Creating—and sticking to—a budget is one of the cornerstones of personal finance. But if you’re struggling to find a budgeting system that works for you, you’re not alone.
Maybe you’ve already tried tracking your expenses in Mint or created a complicated, headache-inducing Excel spreadsheet. Those tools work great for some, but if you keep falling off the budgeting bandwagon you’ll be surprised to learn that one of your best weapons in the fight against overspending could be as simple as the cash envelope system.
What is the cash envelope system?
The cash envelope system is a budgeting method where you withdraw a set amount of cash each month for your discretionary spending in various categories (Groceries, Dining, Clothes, Entertainment, etc.) and place it in labeled envelopes.
All of your spending throughout the month for those categories is done using cash only—no credit or debit cards allowed! Once an envelope is empty, you stop spending for the month.
When it comes to budgeting methods, it doesn’t get much easier than the envelope system. Though it’s been popularized in recent years by personal finance guru Dave Ramsey, this technique has actually been helping folks stick to a budget for decades.
And it’s easy to see why. Unlike some other methods, the cash envelope system includes a built-in way to control your spending (no more cash for the rest of the month!) and rewards for spending under your budget (leftover cash!). This comes in handy when you’re struggling to stay motivated.
How to set up the cash envelope system
Getting started with the envelope method of budgeting couldn’t be easier. It comes down to understanding your income, creating your budget, and funding your envelopes. That’s it!
1. Calculate your discretionary income
Discretionary income is what’s leftover after your fixed expenses, such as rent, utilities, insurance, phone service, and debt payments, have been covered.
Tip: Try to reduce your fixed expenses before starting the envelope system. If you’re paying for premium cable channels you rarely watch or a cell phone plan that’s way too expensive now’s the time to make changes (and put some of that money back in your pocket).
2. Set your cash envelope system categories
Decide on a budget for each of your spending categories, making sure that the total does not exceed your total discretionary income. If you need help determining how much money to put in each category, check out some of these simple financial rules of thumb. You can also set it up as monthly budget or a biweekly one, depending on how often you’re paid.
Common discretionary spending categories are below, but everyone’s list looks a little different. Maybe you’ll want to combine Dining and Entertainment into one envelope or add an envelope for Gifts. That’s fine, as long as you spend only what’s in your envelopes.
- Household Goods
Some categories, such as groceries and gas, aren’t exactly optional. But you do have some discretion when it comes to how much you spend in each category—by purchasing store brand products, carpooling to work, etc.
Recommended Reading: How To Make A Budget That Works: The TMPF Guide
3. Create your envelopes
This one is self-explanatory. If having snazzy, decorated envelopes makes you more likely to stick with the program—then go crazy! They even sell cash budgeting envelope and wallet systems on Amazon.
Or, you can do what I did–just use plain old letter-sized envelopes with the category name written on the front.

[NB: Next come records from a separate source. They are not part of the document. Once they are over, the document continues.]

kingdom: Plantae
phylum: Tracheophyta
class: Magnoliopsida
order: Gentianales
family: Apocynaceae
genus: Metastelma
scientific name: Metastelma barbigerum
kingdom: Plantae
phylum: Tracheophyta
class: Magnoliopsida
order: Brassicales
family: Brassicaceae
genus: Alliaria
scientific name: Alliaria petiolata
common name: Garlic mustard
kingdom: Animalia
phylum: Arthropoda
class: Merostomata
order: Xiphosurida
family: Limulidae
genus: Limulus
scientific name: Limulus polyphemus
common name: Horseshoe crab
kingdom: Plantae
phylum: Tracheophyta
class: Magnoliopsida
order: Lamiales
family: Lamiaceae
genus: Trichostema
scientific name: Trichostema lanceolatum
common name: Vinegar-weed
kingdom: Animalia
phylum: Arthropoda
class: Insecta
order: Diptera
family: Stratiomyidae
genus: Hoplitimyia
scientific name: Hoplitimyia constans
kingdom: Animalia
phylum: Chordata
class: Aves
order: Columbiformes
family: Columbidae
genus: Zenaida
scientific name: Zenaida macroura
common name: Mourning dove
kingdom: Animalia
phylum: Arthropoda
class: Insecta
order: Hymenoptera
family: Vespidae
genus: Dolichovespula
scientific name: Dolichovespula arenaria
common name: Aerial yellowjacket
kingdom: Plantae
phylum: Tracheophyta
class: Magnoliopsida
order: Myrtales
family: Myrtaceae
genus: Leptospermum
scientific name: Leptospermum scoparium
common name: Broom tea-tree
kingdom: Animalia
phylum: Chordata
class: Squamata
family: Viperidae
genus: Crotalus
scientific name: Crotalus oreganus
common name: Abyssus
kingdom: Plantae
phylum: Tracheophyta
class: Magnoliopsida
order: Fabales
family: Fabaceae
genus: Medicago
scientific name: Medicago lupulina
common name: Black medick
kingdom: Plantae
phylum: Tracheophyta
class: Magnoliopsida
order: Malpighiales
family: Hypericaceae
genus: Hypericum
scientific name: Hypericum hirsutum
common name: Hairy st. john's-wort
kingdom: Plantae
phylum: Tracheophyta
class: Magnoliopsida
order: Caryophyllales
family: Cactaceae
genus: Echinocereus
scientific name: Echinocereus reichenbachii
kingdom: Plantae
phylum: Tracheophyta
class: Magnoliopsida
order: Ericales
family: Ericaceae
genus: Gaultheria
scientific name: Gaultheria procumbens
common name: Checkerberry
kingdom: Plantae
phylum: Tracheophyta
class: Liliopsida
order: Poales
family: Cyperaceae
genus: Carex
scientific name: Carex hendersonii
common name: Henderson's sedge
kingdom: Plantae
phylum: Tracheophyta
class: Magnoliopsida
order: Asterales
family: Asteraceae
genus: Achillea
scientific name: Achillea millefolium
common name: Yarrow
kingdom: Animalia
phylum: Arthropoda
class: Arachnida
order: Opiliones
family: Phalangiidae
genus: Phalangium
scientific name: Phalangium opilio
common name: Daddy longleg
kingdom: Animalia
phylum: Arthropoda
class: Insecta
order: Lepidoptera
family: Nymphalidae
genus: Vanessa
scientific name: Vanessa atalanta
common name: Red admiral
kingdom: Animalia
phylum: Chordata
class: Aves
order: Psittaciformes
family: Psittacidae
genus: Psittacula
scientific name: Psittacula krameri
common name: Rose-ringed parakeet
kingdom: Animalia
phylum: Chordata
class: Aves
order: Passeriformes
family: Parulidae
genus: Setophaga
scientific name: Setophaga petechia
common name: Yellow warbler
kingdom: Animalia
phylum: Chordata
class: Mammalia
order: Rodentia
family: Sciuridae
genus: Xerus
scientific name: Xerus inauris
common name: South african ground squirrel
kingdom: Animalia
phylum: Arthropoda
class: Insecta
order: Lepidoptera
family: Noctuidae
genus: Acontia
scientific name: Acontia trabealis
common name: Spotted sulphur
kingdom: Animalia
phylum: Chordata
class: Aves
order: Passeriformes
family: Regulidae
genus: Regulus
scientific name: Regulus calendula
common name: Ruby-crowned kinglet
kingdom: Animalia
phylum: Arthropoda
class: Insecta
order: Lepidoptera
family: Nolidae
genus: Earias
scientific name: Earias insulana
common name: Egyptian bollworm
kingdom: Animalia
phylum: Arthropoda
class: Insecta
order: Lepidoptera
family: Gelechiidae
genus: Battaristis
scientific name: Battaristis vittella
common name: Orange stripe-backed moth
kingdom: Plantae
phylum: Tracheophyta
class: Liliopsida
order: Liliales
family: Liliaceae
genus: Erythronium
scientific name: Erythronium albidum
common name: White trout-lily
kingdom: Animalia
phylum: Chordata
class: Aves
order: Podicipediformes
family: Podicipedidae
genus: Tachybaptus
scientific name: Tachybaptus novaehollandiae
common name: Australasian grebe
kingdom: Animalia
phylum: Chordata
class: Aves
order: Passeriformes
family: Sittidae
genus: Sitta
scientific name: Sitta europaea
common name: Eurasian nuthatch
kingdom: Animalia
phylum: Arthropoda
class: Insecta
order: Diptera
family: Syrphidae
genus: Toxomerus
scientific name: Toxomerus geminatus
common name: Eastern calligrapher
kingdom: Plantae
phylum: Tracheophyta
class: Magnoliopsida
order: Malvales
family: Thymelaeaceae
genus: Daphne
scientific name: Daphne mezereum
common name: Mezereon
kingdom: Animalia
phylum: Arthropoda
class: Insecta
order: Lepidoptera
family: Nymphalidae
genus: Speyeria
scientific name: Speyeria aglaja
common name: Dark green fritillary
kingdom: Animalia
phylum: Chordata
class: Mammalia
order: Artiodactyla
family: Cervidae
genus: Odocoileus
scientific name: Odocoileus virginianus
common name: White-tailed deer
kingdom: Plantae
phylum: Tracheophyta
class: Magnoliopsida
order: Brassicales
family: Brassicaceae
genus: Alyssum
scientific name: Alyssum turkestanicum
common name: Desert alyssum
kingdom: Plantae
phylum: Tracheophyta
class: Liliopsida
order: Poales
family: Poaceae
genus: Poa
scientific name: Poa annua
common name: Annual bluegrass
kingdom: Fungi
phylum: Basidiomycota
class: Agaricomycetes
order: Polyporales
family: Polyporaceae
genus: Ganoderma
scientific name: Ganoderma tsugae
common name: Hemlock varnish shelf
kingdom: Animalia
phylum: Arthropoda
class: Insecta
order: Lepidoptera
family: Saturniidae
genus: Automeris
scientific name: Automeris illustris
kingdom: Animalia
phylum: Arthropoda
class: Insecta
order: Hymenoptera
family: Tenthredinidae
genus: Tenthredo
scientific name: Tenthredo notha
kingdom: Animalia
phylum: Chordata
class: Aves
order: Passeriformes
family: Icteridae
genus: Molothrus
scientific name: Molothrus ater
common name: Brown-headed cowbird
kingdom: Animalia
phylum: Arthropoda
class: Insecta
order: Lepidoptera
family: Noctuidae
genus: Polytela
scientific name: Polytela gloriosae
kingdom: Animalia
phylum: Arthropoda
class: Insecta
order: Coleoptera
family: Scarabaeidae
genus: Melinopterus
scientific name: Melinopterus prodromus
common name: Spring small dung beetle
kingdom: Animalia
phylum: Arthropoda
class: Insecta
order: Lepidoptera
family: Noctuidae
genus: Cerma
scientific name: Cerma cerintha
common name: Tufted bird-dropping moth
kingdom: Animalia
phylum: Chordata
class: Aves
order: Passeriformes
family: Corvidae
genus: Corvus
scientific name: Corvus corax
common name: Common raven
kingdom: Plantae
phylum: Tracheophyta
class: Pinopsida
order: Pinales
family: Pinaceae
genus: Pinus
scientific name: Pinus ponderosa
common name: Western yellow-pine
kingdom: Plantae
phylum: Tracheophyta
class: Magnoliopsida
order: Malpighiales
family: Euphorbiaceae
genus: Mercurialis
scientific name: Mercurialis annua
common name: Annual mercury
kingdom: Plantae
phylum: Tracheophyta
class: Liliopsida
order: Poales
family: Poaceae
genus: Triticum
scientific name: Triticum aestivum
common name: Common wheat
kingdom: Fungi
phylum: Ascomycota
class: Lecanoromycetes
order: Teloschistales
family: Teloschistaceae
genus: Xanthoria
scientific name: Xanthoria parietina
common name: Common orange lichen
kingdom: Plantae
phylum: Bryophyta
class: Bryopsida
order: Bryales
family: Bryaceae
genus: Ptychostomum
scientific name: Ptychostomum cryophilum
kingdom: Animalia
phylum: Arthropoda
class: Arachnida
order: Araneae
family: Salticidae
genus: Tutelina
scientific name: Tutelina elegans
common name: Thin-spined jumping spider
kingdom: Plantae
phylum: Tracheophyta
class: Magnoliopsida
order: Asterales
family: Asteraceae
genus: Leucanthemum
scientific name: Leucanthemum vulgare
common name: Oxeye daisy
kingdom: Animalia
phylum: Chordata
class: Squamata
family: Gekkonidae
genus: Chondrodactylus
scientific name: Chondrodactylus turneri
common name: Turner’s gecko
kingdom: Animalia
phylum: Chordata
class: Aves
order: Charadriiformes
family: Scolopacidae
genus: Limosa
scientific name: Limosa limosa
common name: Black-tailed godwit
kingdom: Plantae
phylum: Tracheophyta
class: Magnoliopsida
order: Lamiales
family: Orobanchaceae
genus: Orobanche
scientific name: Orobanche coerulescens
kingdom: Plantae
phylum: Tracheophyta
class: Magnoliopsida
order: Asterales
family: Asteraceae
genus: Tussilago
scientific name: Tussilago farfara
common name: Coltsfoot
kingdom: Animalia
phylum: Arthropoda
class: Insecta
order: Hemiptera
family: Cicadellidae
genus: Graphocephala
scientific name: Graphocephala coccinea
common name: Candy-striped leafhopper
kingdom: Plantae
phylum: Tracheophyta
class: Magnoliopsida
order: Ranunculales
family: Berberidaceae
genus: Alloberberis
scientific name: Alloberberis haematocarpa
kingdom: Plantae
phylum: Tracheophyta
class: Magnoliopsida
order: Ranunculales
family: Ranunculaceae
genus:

Tip: Color-code your envelopes in some way so you can tell at a glance which one to grab money from when you’re rushing out the door. You don’t want to confuse the grocery money with your home improvement funds.
4. Stick with it
The cash envelope system is simple, but it all falls apart if you’re not consistent. Use cash every time.
For the first few months, you’ll be working out the kinks. Which envelope do you use for your yoga classes? How do you keep your change separate when spending in multiple categories?
As long as you’re consistent (and using only the cash in your envelopes!) you can set your own rules.
Tip: Remove your credit card and debit cards from your wallet entirely, if it helps you avoid the temptation to overspend.
5. Save or pay down debt with leftover money
Hopefully, you won’t spend every last dollar every single month. So what to do with what’s leftover? If you have debt, your first priority should be to pay that down. And if you’re debt-free, you can ramp up your emergency savings and be investing.
One of my favorite things about envelope budgeting is that it makes spending tangible in a way that using credit cards just can’t.
Need to know if you can afford to order takeout? It’s as easy as peeking inside your “Dining” envelope. You’re reminded of the impact of your spending every time you grab an envelope and see what’s left.
Avoid potential pitfalls
Always remember that the cash in your envelope is a spending limit, not a spending requirement. There’s nothing saying that you have to spend it all each month, so don’t buy something you don’t really want or need, just because you still have some cash left at the end of the month.
The envelope system works best when you have already set aside a resiliency fund for unforeseen expenses like new tires, burst pipes, or a trip to the emergency vet.
Having at least $1,000 set aside in your bank account can prevent this kind of expense from turning into a huge budgeting roadblock.
What if you’re trying to budget with a spouse or other family members? While that does make things a bit trickier, it’s totally doable. You just need to agree on the ground rules, and communicate, communicate, communicate.
Some families choose to divide budget per person, with the person who does the bulk of the spending in a certain category getting allotted the most money each month. Others do fine with everyone working from the same envelope. Again, the trick is the find what works for you and stick with it.
If circumstances conspire to throw your monthly budget into a tailspin, you’ll need to decide together how to address it. Will you dip into your resiliency fund? Or borrow money from another envelope? Better yet, your partner might have some ideas on ways to address the need cheaply. After all, two heads are better than one.
If you hate the thought of adding ATM visits to your list of errands, try to make it a little less painful with some preplanning.
For example, does your grocery store have an ATM that you can withdraw from with no fees? Or could you combine your ATM visit with your weekly fill-up at the gas station?
So, which envelope should you pull from when you go to Target and buy food, clothes, and a new book? Depending on which categories you use, that one transaction could hit on three different envelopes (Groceries, Clothing, and Entertainment).
When possible, I pull the cash from whichever category I expect to represent the bulk of my spending and then move money between envelopes as needed as soon as I get home. Just find a process that works for you and make sure you do it consistently.